Imagine being the logger who, in 1947, stumbled upon a deep, dark cavern in the wilderness just south of Mount St. Helens. Or put yourself in the boots of the first scout troop member lowered to the cave floor a few years later — the inky blackness swallowing the blaze of flashlights, with no end in sight.
Today, we know Ape Cave is actually a lava tube formed by volcanic activity. It’s a popular + unique hiking opportunity, but despite being fully explored, it’s not for the faint of heart.
🥾 Quick facts
- Starting point: Ape Cave Interpretive Site
- Difficulty: Easy to hard
- Distance: 3 miles, depending on route
- Route type: Out-and-back + loop
- Elevation gain: 180 ft or 640 ft with upper cave
- Trail surface: Mix of paved/dirt upper trails + subterranean rock
- Wheelchair accessible: Paved parking lot, visitor area facilities + trail leading to lower cave entrance; rough terrain everywhere else
- Open: May-October
- Parking pass/entry fee: Northwest Forest Pass + timed reservation
- Dog friendly: No
🦧 Brief overview
There are two ways to explore Ape Cave, which was named for the scout troop that first explored it — the St.
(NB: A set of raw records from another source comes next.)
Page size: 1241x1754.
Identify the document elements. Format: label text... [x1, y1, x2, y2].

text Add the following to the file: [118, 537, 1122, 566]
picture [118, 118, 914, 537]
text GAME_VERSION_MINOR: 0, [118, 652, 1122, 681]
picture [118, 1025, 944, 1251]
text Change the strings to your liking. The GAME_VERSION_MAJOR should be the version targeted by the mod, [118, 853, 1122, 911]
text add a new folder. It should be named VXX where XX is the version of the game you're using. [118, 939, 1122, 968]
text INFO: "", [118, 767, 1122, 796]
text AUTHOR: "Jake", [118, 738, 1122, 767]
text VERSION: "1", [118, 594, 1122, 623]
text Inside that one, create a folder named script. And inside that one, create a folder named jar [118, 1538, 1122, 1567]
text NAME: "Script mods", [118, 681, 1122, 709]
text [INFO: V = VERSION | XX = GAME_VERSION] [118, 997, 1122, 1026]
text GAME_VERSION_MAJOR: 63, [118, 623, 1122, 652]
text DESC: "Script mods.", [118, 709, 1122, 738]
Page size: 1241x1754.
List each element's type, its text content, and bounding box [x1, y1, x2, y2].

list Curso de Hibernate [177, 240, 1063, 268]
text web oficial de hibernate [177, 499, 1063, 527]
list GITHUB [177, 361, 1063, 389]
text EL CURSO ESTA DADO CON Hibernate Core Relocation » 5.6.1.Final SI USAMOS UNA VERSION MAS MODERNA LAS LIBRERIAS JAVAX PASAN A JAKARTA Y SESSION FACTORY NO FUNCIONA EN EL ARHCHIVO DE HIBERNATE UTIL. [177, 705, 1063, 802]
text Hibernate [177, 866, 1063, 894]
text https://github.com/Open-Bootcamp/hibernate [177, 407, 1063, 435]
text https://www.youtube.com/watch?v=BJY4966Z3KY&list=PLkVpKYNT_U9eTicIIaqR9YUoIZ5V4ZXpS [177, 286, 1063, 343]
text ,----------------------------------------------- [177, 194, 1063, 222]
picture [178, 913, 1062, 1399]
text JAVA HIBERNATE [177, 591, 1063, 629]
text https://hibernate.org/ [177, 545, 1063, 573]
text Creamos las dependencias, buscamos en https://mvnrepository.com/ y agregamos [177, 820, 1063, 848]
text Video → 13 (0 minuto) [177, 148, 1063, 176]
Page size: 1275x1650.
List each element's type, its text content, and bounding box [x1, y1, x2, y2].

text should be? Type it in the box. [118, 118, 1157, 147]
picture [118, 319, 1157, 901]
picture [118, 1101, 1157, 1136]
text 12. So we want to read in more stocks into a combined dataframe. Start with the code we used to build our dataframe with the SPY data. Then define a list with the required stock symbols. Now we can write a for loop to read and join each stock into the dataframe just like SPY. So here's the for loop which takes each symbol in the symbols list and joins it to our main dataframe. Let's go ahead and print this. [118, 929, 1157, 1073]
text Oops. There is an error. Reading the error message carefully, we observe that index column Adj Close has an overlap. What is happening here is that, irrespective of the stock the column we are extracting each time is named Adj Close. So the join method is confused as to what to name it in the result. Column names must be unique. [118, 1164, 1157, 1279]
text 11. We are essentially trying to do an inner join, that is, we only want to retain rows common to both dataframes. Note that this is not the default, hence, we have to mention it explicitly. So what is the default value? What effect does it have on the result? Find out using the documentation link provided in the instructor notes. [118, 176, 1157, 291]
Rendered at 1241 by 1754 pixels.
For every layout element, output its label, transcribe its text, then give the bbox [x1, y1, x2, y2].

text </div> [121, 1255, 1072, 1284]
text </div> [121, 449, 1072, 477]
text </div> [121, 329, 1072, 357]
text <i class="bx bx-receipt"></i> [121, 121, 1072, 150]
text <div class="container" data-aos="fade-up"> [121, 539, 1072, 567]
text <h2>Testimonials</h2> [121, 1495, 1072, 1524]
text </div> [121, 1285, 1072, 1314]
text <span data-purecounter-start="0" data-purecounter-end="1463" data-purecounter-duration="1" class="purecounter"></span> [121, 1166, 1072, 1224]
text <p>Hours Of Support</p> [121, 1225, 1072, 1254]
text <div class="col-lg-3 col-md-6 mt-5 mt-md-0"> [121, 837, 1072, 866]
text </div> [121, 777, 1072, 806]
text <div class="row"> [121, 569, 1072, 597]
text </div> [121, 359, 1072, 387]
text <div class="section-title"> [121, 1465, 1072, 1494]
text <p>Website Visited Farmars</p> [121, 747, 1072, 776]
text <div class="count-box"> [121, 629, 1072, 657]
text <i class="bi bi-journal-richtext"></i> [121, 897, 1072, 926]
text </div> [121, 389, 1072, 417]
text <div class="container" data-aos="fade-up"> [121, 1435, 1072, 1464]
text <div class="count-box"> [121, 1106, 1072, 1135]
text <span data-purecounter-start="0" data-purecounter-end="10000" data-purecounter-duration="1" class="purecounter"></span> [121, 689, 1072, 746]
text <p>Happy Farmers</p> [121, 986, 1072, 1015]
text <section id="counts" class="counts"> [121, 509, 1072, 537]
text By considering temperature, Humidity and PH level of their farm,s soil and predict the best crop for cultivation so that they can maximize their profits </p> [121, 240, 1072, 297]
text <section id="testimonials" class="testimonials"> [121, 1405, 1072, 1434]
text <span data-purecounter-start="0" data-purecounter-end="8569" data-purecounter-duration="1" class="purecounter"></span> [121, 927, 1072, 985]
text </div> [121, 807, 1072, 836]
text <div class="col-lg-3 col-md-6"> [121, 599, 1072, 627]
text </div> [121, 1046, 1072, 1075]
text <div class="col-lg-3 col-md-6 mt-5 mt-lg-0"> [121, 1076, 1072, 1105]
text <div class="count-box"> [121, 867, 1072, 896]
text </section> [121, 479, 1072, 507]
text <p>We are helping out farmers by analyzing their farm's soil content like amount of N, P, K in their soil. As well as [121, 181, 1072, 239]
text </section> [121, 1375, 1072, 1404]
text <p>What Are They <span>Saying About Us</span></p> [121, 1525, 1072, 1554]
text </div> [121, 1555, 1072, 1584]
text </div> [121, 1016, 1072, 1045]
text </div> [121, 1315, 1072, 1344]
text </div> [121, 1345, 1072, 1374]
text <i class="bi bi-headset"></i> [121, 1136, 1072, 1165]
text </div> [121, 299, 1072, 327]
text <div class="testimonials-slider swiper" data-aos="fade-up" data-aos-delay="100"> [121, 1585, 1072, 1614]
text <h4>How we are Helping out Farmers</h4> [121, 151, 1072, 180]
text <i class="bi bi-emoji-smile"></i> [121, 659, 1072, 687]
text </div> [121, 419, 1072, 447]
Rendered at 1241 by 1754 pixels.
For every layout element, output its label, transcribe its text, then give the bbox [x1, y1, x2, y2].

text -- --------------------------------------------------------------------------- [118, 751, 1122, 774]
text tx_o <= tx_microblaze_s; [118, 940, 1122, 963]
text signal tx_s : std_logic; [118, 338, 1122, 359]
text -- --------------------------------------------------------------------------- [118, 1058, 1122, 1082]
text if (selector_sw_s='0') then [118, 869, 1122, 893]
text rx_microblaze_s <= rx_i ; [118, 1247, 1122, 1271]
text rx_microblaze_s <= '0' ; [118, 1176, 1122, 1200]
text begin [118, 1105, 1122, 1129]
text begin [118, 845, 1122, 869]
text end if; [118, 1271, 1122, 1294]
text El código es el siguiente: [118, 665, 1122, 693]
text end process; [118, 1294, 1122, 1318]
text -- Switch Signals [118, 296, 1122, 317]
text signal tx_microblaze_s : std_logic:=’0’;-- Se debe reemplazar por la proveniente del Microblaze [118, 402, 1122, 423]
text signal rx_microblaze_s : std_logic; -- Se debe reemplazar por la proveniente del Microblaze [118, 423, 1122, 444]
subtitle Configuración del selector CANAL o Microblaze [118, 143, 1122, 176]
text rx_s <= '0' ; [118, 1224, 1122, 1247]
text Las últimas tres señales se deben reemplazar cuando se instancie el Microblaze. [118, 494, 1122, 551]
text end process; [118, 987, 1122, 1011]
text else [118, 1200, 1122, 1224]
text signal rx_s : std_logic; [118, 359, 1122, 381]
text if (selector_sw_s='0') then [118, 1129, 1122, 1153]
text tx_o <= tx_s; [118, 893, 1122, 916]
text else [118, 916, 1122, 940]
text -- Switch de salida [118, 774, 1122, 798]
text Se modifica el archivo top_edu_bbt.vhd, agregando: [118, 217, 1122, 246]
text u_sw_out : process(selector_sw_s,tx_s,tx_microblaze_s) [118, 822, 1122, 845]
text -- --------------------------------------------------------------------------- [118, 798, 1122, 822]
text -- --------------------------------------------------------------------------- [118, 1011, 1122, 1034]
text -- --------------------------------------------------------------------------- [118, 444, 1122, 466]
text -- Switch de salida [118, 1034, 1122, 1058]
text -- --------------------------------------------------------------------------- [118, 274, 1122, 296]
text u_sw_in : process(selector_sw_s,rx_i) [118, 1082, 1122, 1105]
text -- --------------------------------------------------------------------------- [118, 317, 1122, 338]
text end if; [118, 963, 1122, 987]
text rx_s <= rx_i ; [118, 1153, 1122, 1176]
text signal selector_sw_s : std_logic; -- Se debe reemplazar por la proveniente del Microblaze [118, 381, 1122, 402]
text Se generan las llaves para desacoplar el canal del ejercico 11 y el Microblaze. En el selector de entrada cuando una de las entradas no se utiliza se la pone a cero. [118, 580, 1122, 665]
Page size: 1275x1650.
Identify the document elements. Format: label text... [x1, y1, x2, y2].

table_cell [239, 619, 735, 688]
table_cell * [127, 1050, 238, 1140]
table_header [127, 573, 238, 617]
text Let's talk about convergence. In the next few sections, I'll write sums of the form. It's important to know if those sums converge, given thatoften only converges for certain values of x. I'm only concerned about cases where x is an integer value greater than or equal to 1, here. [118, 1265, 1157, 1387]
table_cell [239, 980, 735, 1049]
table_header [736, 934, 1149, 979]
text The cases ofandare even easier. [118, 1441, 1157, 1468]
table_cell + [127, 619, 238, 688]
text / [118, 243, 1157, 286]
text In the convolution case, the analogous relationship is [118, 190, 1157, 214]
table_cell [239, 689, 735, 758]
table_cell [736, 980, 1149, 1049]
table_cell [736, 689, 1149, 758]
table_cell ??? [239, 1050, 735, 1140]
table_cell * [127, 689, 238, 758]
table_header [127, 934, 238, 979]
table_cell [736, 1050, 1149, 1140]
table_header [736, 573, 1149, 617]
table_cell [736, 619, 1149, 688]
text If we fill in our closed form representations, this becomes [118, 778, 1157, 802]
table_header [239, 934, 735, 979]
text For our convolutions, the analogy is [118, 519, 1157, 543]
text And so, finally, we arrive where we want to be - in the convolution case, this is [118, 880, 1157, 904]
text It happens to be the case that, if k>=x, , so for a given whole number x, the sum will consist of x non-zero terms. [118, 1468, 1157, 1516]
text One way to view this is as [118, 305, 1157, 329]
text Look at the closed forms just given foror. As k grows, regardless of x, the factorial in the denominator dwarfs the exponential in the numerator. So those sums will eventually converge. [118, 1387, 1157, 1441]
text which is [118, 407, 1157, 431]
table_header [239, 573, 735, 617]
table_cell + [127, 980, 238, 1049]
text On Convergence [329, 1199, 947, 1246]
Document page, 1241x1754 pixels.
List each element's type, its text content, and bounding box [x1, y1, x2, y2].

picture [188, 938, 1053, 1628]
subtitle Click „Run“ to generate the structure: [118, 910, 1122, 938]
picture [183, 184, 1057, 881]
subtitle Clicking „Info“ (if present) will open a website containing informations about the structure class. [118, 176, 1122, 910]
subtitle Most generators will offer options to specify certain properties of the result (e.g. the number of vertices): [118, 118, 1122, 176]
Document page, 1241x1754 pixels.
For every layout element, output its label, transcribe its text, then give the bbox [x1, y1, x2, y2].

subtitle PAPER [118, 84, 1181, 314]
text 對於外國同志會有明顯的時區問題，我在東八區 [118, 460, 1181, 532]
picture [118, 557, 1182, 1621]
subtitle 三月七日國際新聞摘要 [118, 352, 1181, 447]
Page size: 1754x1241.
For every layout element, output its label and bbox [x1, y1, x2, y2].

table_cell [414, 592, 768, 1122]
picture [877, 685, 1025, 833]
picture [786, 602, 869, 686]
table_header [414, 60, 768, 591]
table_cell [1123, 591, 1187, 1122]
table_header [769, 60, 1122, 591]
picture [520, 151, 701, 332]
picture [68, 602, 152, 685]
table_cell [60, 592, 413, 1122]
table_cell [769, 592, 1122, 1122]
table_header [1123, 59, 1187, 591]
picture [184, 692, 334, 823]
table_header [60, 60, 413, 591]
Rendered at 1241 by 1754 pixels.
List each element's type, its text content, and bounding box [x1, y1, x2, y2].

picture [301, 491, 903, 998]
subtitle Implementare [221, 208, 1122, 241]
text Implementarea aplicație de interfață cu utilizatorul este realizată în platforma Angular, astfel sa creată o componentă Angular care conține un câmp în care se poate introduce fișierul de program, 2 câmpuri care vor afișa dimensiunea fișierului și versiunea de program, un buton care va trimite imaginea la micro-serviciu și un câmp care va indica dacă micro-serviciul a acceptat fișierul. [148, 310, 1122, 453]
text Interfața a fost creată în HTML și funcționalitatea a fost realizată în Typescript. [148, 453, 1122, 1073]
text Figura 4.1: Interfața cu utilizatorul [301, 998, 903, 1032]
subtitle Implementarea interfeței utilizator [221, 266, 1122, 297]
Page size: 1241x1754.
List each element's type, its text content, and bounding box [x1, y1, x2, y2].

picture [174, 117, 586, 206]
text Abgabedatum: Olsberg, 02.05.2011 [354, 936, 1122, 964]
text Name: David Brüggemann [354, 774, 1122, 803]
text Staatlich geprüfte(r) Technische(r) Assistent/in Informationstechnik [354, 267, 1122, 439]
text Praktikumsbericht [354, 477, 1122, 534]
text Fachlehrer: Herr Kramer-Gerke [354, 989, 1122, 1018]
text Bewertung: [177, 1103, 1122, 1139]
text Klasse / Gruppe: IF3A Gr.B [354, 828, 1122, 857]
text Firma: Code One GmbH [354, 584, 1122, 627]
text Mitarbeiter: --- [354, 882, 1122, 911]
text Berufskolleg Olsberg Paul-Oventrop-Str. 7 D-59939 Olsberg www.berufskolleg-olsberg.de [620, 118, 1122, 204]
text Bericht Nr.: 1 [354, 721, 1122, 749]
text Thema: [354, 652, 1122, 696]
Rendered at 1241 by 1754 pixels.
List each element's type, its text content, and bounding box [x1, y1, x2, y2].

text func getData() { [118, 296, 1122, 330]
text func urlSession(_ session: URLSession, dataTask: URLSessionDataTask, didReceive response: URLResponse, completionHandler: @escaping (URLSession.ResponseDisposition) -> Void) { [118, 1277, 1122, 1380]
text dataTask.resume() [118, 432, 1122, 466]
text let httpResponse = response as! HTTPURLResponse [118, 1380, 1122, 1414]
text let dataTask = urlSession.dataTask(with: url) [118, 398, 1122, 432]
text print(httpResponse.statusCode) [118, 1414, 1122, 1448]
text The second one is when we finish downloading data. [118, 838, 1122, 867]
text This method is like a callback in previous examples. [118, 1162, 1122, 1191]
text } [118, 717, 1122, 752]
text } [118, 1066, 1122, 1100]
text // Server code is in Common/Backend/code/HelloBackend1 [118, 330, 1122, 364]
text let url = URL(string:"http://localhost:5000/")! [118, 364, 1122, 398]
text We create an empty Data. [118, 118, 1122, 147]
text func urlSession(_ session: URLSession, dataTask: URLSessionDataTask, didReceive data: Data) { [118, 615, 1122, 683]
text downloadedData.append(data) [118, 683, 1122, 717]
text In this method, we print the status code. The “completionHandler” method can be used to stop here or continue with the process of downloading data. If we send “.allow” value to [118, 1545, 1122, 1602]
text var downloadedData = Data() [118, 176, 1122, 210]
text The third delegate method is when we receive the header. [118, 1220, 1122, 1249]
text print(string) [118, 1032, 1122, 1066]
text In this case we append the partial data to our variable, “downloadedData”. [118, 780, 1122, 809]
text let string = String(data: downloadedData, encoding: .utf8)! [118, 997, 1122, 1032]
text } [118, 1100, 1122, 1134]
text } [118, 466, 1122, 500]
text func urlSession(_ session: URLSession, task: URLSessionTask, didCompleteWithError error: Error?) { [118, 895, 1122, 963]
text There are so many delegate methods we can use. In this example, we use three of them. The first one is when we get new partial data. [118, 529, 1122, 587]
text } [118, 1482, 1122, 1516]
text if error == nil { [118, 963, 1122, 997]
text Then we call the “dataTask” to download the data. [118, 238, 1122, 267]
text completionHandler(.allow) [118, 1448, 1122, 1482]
Helens Apes. Not far from the parking lot, you’ll descend two staircases to the floor of the cave. From here, you choose your adventure: either the easier lower cave route, or the more difficult upper cave journey that includes a scenic, above-ground hike.
The more difficult 1.5-mile upper cave route includes scrambles over large rock piles and a climb up an 8-ft. rock wall. You’ll also come across a “skylight” in the roof of the tunnel, which provides the only glimpse of sunlight since entering. Continue on until you reach a ladder that leads back up to the surface, where you’ll pick up a 1.5-mile above-ground path through shady forest + crusty lava flows to the parking lot.
If spending less time in the pitch black is more your speed, try the easier three-fourths-mile lower cave route. It’s an easy walk, but still not to be missed because it houses a geologic anomaly known as the “meatball.”
🌋 Why you should try it
Going outside your comfort zone can be fun, as long as you don’t mind being underground. Plus, you’ll be able to say you’ve explored the third-longest lava tube in North America.
🔦 Pro tips
Each person needs to have at least two sources of light (a cell phone doesn’t count) and spare batteries. When open, Ape’s Headquarters offers lantern rentals + information. The lava tunnel is 42° year round, so be sure to pack layers and wear sturdy shoes. Stop in the nearby town of Cougar for lunch or post-hike ice cream.